This is going to make future scheduled work with Azure Batch so much simpler!

Looking beyond the scope of this PR, maybe we could generalize some of these steps. It quite likely that we'll need to do very similar things in the future for other repos, which would probably require a lot of very careful copy and paste. To reduce worry about getting something wrong in that process, maybe we could make a reusable Github action for doing these steps? Something like

- name: Refresh pool
  uses: CDCGov/refresh-pool@v1
  with: |
    arg1: ...
    arg2: ... 

That said, I've never created an action before, and don't know what the process might look like.

zsusswein commented 1 month ago

Looking beyond the scope of this PR, maybe we could generalize some of these steps.

I like this idea, but think it should be beyond the scope of this PR. Nate, would you mind making this an issue instead?

EDIT: #72

zsusswein commented 1 month ago

I also want to flag for @natemcintosh that we should think about how to handle the case of the pool running a stale version of the tagged image. As in:

  1. We push branch feat-xyz
  2. Actions creates image cfa-epinow2-pipeline:feat-xyz
  3. Actions creates pool cfa-epinow2-pipeline:feat-xyz (which in the future will be linked to the image from (2) but is not yet pending #59)
  4. We make some commits and push
  5. Actions updates image build and pushes new layers, pointing image with tag cfa-epinow2-pipeline:feat-xyz to the new layers
  6. We don't tear down the pool. On running a job, does the node in the pool from (3) spin up container layers from (2) or from (5)? If we want (5) do we need to tear down and rebuild?

I think this is unanswerable in our current setup (pending #59). So I'm mainly flagging this is a weak spot for us to keep an eye on.

natemcintosh commented 1 month ago

Good question. Once things get merged, I'd say we should try it out by making some change that we can easily check the output of.

gvegayon commented 1 month ago

@zsusswein, here are some answers to your questions:

  • How would this play with Clean up on PR close #62? I still want to leave that functionality for a separate PR but would it be as simple as adding an additional or clause to the pool delete condition? If it's harder, are there any changes that can be made here to make implementing it simpler?

I would add that as a separate workflow. I can deal with #62 after this is merged.

  • How easy do you think it would be to add polling for pool deletion completion via az batch pool show?

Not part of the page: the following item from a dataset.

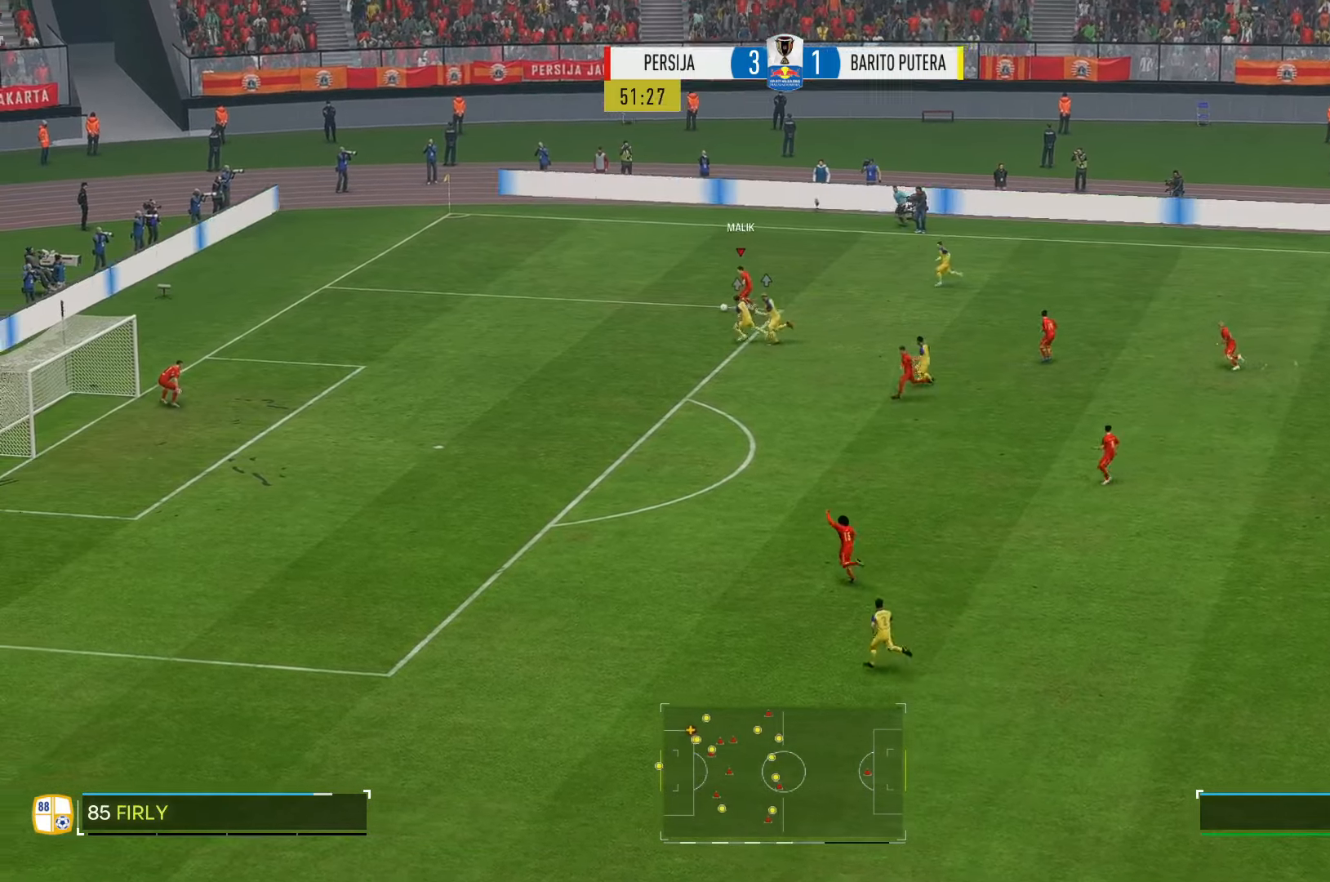
{"buttons": ["R2"], "left_stick": "down-left", "right_stick": "center", "events": []}
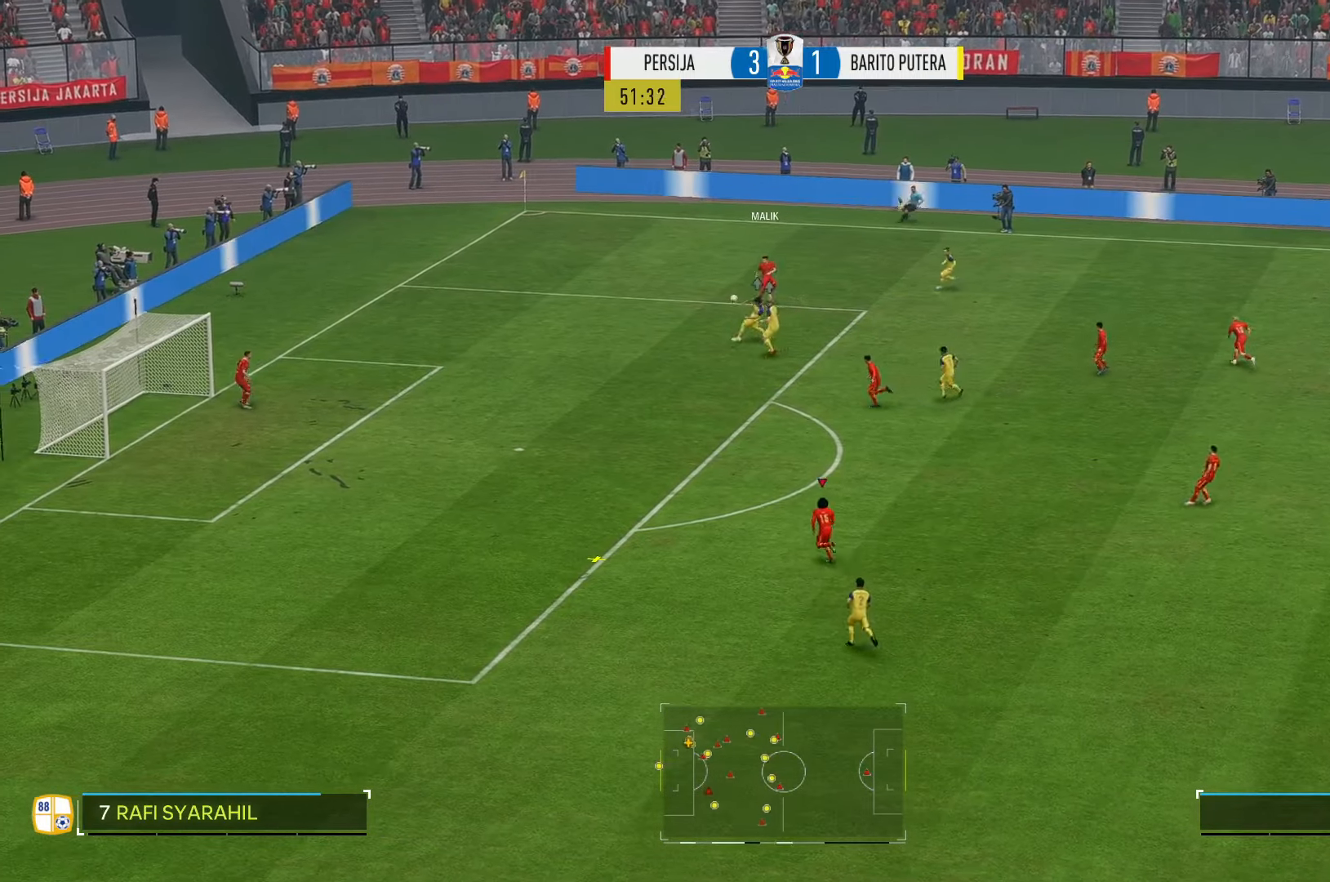
{"buttons": [], "left_stick": "left", "right_stick": "center", "events": [[183, "left_stick", "left"], [500, "R2", "up"]]}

I think we'd want the runner to hang until deletion is successful so that the runner doesn't report success unless the pool is actually deleted. Feel free to shunt this to a new issue.

I think this could be done, but it sounds like a separate action for CDCgov/cfa-actions! Will add the issue there. Mostly because it will involve writing a program that loops checking whether the pool deletion was complete, and that could be something useful for others.

  • Would it be possible to have a bot leave a comment on the PR with the current state of the linked pool?

Not with the current, but with the last run. It could be something similar to what's going on in https://github.com/CDCgov/cfa-actions/pull/1. I suggest creating a separate issue for this.

  • Can you add a description of your new functionality and how to trigger pool deletion/recreation to the readme?

Sure. I'll add that to the readme (or a readme).

gvegayon commented 1 month ago

I was just adding a mermaid diagram, @zsusswein. Here it is:

flowchart LR

  START((Start))---DEPS_CACHED

  DEPS_CACHED{Deps<br>cached?}---|No|DEPS
  DEPS_CACHED---|Yes|IMG

  subgraph DEPS[Job01-build_image_dependencies]
    direction TB
    Dockerfile-dependencies---|Generates|DEPS_IMAGE[Dependencies<br>Image]
  end

  DEPS---IMG

  subgraph IMG[_01_build-model-image]
    direction TB
    Dockerfile---|Generates|PKG_IMG[Package<br>Image]
  end

  IMG---POOL

  subgraph POOL[_02_create-batch-pool-and-submit-jobs]
    direction TB

    POOL_EXISTS{Is the pool<br>up?}
    POOL_EXISTS---|No|CREATE_POOL[Create the pool]
    POOL_EXISTS---|Yes|DELETE_POOL{Commit includes<br>'delete pool'}
    DELETE_POOL---END_POOL((End))
    CREATE_POOL---END_POOL

  end

If you like it, I can PR it

zsusswein commented 1 month ago

Love it! Please go for the PR.